ビューティにおいてはこの意見、実は「アリ」で、私の知り合いに「アイメイクはブラウンのシャドウしか使わない」という人がいる。彼女は職業柄、清潔感のあるメイクを心掛けているのだが、今までいろいろな色を試し、結果、ブラウンが一番自分に似合う色であることに気づいたそうだ。
そうなると美容誌などで提案しているカラーアイライナーなどは、彼女にとっては無縁なのかもしれない。

でも、だからといってトレンドを追っかけていないかというと、答えは「NO」。ブラウンといっても濃淡、パールの量など、毎シーズン新しいブラウンが提案される。ブラウンだけでもカラーが絶妙に異なる。テクスチャーがパウダーからリキッドに変わっただけで、仕上がりは全く異なるし、見た目の印象もガラリと変わるのだ。

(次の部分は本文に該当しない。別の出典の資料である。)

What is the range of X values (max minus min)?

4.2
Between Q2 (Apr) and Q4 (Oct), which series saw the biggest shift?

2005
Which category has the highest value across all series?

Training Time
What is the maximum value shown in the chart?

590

「メイクって自分の顔を知ることなのよね」と仲良しのヘアメイクさんが言う。 「自分を素敵に見せる方法を知っている人は本当にラッキー。その域に到達するには、『とにかく試す』しかないんだもの。見たままの色と肌にのせた時の印象が変わるから、実践するのみ」。つまりはトレンドよりも上をいく、セルフプロデュース力ということか。SNSの爆発的な広がりを見れば、この意味もわからなくはないだろう。

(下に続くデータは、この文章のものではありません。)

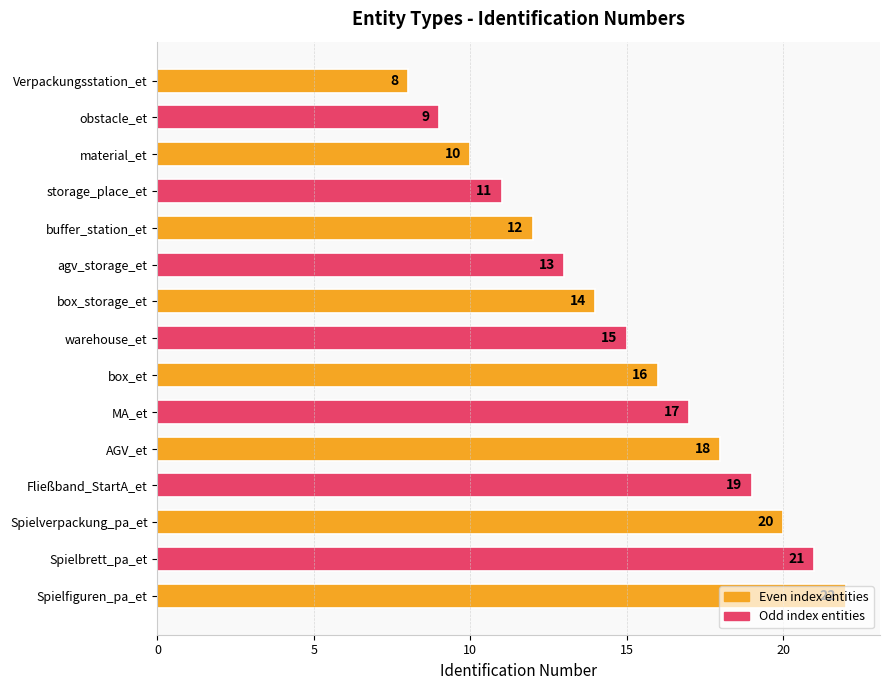

The value at box_et is 16. True or false?

True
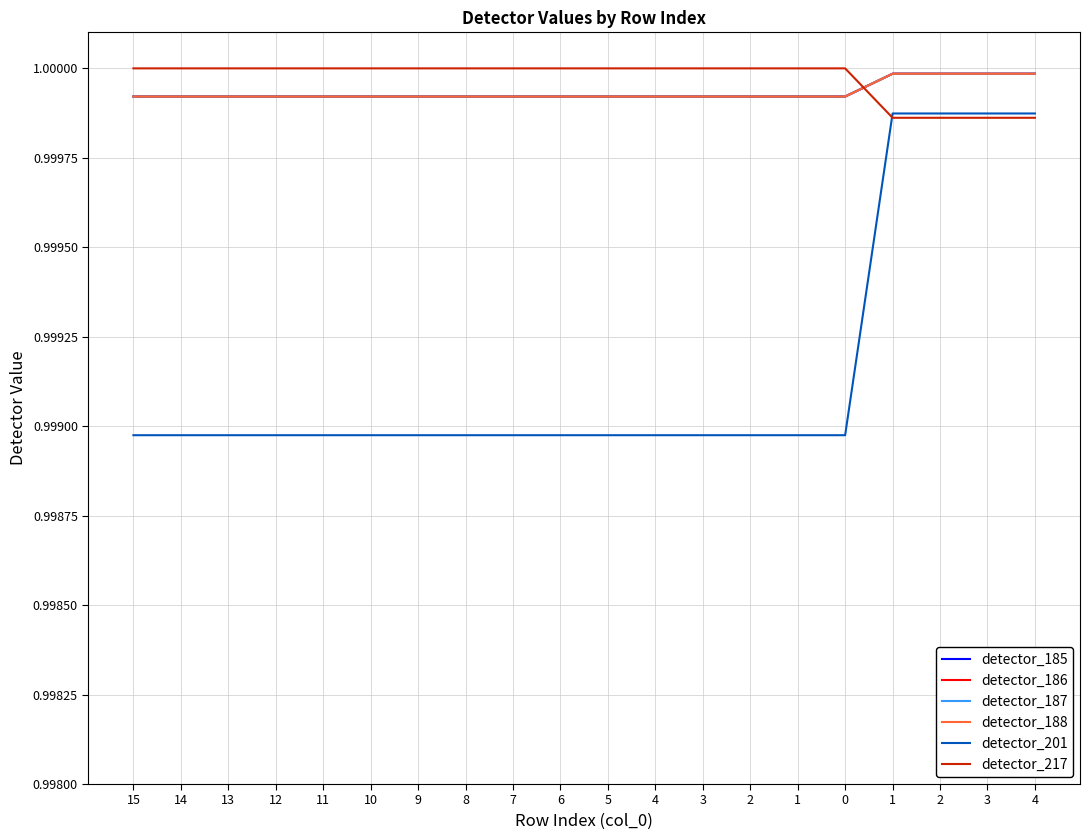

Does the chart have visible grid lines?

Yes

みんながみんな同じ色やアイテムを使う時代から、自分に似合う色やアイテムを見極め、選ぶ時代へ。実践ねーーーと言っても、数あるコスメから何をどう選んだらいいのか。考えるだけで途方に暮れてしまう。でも、ご安心を。ここで大活躍するのが、プチプラコスメ。100均コスメからドラック、バラエティストアコスメまで、色もテクスチャーも百貨店ブランドと決して引けを取らないクオリティーを誇っている。これらを上手に使い、とにかく自分を良く見せるコスメを探し、テクニックを身につけることができる。

隣のテーブルで女子高生がポーチの中のコスメを見せ合いっこしていた。「可愛いー」とみんなが褒めていたリキッドアイシャドウは、私も美容企画で取り上げたブランドのものだ。「安いから何色も買っちゃった」とワイワイ言いながら思い思いのメイクを楽しんでいる。
思わず笑みがこぼれる。そうそう、メイクの楽しさってこの好奇心が大事だったりするのよね。いろんなモノを見て、試して変化を楽しむ時代。令和の美容はこうでなくちゃ。